- **Görev 1**
Girdilerde "Saxophone" dizesini içeren satırları ayıklayıp hepsini yazın. Büyük ve küçük harf ayrımına dikkat edin.

Kitap dil ve düşünceden ziyade oluşum sürecinde yazıya bağlı bir olgu
olmuştur. Yazı çağımızdan önce altmış bin ile dört bin yılları arasında
oluşmuştur. Buz çağı insanlarının kaya sanatı, bir ön hazırlık olarak
görülebilir. Bu kaya sanatında resim yavaş yavaş şemalaşarak işaret halini alır.
Bu aşamadan sonra resim-işaret gelişir. Tüm eski yazı sistemleri bu resim
yazısından doğmuştur. Bu yazı sistemlerine en güzel örnek mısır
hiyeroglifleridir.
Kitabın ortaya çıkışı ise yazının kaydedildiği malzemeye bağlıdır. En
eski malzemeyi düşündüğümüzde ilk aklımıza gelen taş olmaktadır. Önemli
olayların unutulmaması için taşın üzerine yazıt olarak adlandırılan ifadeler
yazılır olmuştur. Aynı zamanda bu ifadeler belge niteliği taşımış ve
yazıt-bilimi oluşturmuştur. Fakat bu oluşumu kitap adı altında
nitelemekten çok anıtsal yazıtlar şeklinde ifade edebiliriz.

- **Görev 2**
Yazının ve kitabın ortaya çıkışını anlatan metni kaldığı yerden sürdürün.

- **Alıştırma malzemesi**

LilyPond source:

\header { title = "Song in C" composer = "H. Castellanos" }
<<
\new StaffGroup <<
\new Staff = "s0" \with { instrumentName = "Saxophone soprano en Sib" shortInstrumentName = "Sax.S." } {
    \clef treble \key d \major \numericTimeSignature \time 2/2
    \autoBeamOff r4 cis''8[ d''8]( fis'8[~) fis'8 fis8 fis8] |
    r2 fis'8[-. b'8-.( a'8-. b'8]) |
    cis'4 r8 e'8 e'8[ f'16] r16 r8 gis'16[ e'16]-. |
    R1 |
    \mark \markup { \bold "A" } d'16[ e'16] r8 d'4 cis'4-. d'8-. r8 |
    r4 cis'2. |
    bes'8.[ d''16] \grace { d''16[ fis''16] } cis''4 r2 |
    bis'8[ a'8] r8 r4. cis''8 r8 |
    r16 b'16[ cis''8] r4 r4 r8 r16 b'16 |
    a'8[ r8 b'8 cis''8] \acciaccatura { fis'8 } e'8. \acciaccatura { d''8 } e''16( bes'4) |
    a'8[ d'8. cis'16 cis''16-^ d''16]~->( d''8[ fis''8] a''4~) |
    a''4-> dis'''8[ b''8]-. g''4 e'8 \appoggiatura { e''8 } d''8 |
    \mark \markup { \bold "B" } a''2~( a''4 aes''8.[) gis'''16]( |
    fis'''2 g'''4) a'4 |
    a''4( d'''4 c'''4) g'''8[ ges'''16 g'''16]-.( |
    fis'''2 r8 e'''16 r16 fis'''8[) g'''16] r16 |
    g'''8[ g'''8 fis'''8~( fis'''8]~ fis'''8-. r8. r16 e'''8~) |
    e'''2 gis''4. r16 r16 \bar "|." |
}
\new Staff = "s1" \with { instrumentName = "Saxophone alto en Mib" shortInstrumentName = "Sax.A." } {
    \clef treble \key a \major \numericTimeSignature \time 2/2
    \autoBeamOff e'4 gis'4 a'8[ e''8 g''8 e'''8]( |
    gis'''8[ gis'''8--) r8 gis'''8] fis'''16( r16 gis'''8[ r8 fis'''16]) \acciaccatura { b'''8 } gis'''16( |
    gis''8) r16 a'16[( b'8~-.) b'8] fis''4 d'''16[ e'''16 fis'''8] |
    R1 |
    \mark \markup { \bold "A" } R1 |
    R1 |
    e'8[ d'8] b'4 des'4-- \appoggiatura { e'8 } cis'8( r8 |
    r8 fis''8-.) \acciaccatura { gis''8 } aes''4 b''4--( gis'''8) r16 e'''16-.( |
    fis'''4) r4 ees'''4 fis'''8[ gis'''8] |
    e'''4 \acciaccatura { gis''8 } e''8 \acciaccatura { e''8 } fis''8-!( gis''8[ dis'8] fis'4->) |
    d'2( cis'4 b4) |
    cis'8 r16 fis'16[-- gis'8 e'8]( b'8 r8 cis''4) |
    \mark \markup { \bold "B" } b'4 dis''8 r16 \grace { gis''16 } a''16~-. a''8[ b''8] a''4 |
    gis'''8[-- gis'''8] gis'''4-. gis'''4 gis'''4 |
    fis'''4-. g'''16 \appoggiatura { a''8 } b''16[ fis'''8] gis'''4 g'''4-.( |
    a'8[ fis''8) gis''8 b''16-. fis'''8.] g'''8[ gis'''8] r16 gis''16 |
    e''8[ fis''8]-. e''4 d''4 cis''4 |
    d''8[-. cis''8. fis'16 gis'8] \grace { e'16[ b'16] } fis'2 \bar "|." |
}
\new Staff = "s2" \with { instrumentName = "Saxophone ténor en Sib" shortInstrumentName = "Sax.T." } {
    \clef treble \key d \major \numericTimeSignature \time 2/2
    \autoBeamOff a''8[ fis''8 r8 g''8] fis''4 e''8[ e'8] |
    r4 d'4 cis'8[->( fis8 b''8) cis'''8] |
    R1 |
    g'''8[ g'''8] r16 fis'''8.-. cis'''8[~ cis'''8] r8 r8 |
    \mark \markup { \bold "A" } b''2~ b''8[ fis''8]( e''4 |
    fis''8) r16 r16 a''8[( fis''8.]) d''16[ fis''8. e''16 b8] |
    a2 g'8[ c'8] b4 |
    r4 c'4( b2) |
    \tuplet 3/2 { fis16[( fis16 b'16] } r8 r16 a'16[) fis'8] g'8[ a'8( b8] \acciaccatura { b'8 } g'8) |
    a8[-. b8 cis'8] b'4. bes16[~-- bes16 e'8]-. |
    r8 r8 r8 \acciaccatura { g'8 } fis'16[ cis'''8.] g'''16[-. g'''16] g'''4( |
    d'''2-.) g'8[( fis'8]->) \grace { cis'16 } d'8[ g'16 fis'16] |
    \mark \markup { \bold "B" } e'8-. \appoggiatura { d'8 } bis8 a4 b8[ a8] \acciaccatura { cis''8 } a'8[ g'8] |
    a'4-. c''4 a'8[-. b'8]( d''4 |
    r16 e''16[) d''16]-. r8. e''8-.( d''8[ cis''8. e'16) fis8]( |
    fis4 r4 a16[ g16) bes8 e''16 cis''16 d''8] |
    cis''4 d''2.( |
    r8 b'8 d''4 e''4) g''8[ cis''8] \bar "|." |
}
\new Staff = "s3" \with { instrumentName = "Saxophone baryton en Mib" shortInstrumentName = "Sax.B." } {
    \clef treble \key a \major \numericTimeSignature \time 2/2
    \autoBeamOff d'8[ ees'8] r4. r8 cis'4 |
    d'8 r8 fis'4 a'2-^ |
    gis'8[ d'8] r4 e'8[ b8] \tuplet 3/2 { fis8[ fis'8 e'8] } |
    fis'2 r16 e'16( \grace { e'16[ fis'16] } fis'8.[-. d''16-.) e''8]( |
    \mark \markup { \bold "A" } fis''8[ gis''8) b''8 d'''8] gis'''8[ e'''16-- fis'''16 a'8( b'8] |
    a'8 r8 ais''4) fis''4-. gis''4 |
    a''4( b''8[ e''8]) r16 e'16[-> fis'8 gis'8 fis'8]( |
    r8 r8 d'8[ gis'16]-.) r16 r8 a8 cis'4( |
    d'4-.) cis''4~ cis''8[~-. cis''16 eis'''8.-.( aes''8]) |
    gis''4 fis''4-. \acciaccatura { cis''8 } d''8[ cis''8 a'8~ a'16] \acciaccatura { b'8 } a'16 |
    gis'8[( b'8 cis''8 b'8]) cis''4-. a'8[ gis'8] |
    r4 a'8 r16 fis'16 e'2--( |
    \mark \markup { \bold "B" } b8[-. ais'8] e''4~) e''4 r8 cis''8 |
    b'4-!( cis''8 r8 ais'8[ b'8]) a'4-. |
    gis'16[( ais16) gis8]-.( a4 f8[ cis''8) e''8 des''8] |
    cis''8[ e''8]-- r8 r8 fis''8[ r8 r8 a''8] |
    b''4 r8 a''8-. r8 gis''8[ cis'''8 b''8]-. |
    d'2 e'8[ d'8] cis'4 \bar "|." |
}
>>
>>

- **Yanıt 1**
\new Staff = "s0" \with { instrumentName = "Saxophone soprano en Sib" shortInstrumentName = "Sax.S." } {
\new Staff = "s1" \with { instrumentName = "Saxophone alto en Mib" shortInstrumentName = "Sax.A." } {
\new Staff = "s2" \with { instrumentName = "Saxophone ténor en Sib" shortInstrumentName = "Sax.T." } {
\new Staff = "s3" \with { instrumentName = "Saxophone baryton en Mib" shortInstrumentName = "Sax.B." } {

- **Yanıt 2**
Gerçek kitapların ilk malzemesi doğal olarak ağaç olmuştur. Çincede
kitabı belirten karakter ağaç yada bambu tabletler biçiminde belirtiyordu. Bunun
anlamı kitabın ilk malzemesi demektir. Kitabın diğer eski malzemesi olan kil
ise çağımızdan önceki üçüncü bin yılda kullanılmıştır. Yumuşak ve nemli olan
kil tabletlere üçgensi bir araçla karakterler çiziliyor ve bu nedenle Sümer ve
Asur yazısı kullanılan parçaların biçimini alıyordu. Daha sonra bu tabletler
sertleşmeleri için fırında pişiriliyor ve ahşap levha haline getiriliyordu.
Çinliler bu işi yaparken kemikten, kabuklu hayvanlardan, bronzdan
yararlandılar. Samiler ve Yunanlar ise deniz kabuklarını tercih ediyorlardı. Kurutularak
yağlanan palmiye yapraklarıda yüzyıllarca hintliler tarafından kullanıldı. Fakat
antik kitabın temel malzemesi papirüs ve parşömendi. Eski mısırdan bize kalan
papirüs kitapların çoğu mezarlarda bulunmuştur. İkinci bin yılın başına
tarihlenen Ölüler Kitabı nı buna örnek olarak gösterebiliriz.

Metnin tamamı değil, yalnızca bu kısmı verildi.